Adam Hayden

Personal information
- Born: 5 March 1977 (age 48) Sydney, New South Wales, Australia

Playing information
- Position: Five-eighth
Club
| Years | Team | Pld | T | G | FG | P |
| 1997–98 | Sydney City Roosters | 8 | 2 | 0 | 0 | 8 |
| 1999 | Manly Sea Eagles | 13 | 3 | 2 | 0 | 16 |
| 2000 | Northern Eagles | 6 | 0 | 0 | 0 | 0 |
|  | Total | 27 | 5 | 2 | 0 | 24 |
Representative
| Years | Team | Pld | T | G | FG | P |
| 2005 | Queensland Residents | 1 | 1 | 0 | 0 | 4 |
- Source: As of 8 January 2024

= Adam Hayden =

Australian rugby league player

Adam Hayden (born 5 March 1977) is an Australian former professional rugby league footballer who played for the Sydney City Roosters, Manly Sea Eagles, and Northern Eagles. His position of choice was .

==Playing career==
Hayden was graded by the Sydney City Roosters in 1996. He made his first grade debut at five eighth as a replacement for Brad Fittler in his side's 18−6 loss to the Parramatta Eels at the Sydney Football Stadium in round 14 of the 1997 season. Hayden played 2 seasons with the Roosters, but could not establish himself as a regular in the team, playing only 8 games in his 2 seasons with the club. Hayden's stint with Roosters ended at the conclusion of the 1998 season.
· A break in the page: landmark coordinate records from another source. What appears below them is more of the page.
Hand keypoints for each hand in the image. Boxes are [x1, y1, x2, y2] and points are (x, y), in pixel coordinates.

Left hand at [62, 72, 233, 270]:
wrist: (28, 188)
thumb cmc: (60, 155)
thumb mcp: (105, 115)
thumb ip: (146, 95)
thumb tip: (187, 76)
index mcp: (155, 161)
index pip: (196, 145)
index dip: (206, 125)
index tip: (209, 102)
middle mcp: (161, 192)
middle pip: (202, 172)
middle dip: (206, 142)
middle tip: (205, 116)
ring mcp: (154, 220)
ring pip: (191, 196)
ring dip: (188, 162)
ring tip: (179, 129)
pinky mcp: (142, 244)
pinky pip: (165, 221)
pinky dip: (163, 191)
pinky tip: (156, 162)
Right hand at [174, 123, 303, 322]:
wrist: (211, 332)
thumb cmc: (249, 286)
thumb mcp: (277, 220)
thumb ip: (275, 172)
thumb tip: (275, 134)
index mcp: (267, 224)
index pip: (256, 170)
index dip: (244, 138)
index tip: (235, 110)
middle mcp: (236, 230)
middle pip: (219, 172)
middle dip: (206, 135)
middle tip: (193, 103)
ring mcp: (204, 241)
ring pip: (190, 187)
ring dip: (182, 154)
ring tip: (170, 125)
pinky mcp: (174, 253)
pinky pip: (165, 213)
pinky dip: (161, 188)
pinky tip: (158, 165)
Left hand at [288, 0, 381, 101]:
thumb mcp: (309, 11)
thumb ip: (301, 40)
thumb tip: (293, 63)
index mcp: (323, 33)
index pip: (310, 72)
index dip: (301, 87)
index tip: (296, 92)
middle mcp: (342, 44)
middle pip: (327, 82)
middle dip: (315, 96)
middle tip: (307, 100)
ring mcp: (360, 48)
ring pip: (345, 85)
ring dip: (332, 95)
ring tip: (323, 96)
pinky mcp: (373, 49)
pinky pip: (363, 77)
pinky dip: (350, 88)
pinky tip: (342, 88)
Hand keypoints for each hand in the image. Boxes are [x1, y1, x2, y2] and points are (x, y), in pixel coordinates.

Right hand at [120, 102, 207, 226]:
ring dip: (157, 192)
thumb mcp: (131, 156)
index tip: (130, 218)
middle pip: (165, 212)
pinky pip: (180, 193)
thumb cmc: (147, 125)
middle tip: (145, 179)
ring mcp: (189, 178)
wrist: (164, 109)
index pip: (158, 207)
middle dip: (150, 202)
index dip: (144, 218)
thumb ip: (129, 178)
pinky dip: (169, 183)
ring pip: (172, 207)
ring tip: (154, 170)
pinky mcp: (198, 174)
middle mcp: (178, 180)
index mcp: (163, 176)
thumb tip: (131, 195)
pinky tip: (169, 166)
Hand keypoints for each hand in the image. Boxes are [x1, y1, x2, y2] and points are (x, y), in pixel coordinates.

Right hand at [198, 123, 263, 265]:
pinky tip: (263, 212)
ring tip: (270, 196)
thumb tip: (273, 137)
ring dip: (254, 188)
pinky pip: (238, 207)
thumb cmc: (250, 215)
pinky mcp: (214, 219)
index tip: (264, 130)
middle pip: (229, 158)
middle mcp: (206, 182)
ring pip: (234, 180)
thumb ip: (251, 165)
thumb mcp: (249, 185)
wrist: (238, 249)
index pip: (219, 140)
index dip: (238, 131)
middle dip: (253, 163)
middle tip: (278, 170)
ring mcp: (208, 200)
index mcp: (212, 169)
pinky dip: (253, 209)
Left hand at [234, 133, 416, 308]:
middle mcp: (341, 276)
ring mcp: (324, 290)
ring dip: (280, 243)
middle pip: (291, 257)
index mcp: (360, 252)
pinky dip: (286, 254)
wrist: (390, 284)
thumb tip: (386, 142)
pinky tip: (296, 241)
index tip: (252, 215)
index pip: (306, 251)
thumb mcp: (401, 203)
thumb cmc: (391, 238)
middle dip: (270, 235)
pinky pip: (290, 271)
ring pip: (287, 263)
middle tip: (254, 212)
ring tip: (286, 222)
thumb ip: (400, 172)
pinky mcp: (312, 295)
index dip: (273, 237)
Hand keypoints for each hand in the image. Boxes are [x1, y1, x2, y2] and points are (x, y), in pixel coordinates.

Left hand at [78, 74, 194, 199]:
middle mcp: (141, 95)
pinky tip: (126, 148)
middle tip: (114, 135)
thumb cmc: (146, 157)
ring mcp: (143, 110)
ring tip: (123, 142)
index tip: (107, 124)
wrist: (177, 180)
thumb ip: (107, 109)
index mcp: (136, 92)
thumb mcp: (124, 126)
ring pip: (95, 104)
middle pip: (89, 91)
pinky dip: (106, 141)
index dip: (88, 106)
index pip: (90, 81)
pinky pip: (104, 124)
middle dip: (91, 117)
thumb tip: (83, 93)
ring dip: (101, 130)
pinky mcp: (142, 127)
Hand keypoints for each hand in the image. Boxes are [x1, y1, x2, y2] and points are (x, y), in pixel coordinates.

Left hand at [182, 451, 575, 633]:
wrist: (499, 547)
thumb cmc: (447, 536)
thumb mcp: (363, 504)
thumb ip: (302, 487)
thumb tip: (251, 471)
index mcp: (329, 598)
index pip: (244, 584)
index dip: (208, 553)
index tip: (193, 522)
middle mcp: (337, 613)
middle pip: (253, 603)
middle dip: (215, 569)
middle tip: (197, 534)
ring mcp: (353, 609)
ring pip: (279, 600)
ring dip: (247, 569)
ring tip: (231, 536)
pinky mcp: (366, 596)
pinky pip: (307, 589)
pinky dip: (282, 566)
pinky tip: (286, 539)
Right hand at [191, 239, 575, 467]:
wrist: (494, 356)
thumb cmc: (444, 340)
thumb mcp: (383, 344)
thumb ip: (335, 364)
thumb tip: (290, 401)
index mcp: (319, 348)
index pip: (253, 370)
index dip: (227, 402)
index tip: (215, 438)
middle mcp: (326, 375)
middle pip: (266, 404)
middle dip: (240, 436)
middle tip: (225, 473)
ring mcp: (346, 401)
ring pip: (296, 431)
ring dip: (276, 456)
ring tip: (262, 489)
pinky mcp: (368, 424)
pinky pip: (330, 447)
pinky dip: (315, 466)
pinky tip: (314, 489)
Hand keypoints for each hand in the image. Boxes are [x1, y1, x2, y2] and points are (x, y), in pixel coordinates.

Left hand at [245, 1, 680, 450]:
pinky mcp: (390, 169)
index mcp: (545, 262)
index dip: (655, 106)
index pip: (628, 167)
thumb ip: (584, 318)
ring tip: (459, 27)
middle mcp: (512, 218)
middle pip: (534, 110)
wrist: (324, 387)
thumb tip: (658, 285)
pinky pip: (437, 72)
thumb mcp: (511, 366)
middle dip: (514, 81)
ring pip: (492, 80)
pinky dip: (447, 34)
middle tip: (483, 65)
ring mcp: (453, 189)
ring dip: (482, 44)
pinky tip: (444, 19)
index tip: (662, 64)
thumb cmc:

In 1999, Hayden joined the Manly Sea Eagles. He played 13 games with the Sea Eagles before they controversially merged with rivals the North Sydney Bears to form the Northern Eagles as part of the NRL's rationalization strategy.

In 2000, Hayden joined the newly formed Northern Eagles, he was left out of the side for their first ever first grade game against the Newcastle Knights at North Power Stadium in which the Eagles won 24−14. Hayden played 6 games with the Northern Eagles. His final game of first grade came in his side's 22−20 loss to the Sydney Roosters at North Power Stadium in round 18 of the 2000 season. After a disappointing season in which the Eagles finished in 12th position, winning only 9 of their 26 games, Hayden was released by the club at season's end and subsequently never played first grade rugby league again. In total, Hayden played 27 games, scored 5 tries, and kicked 2 goals.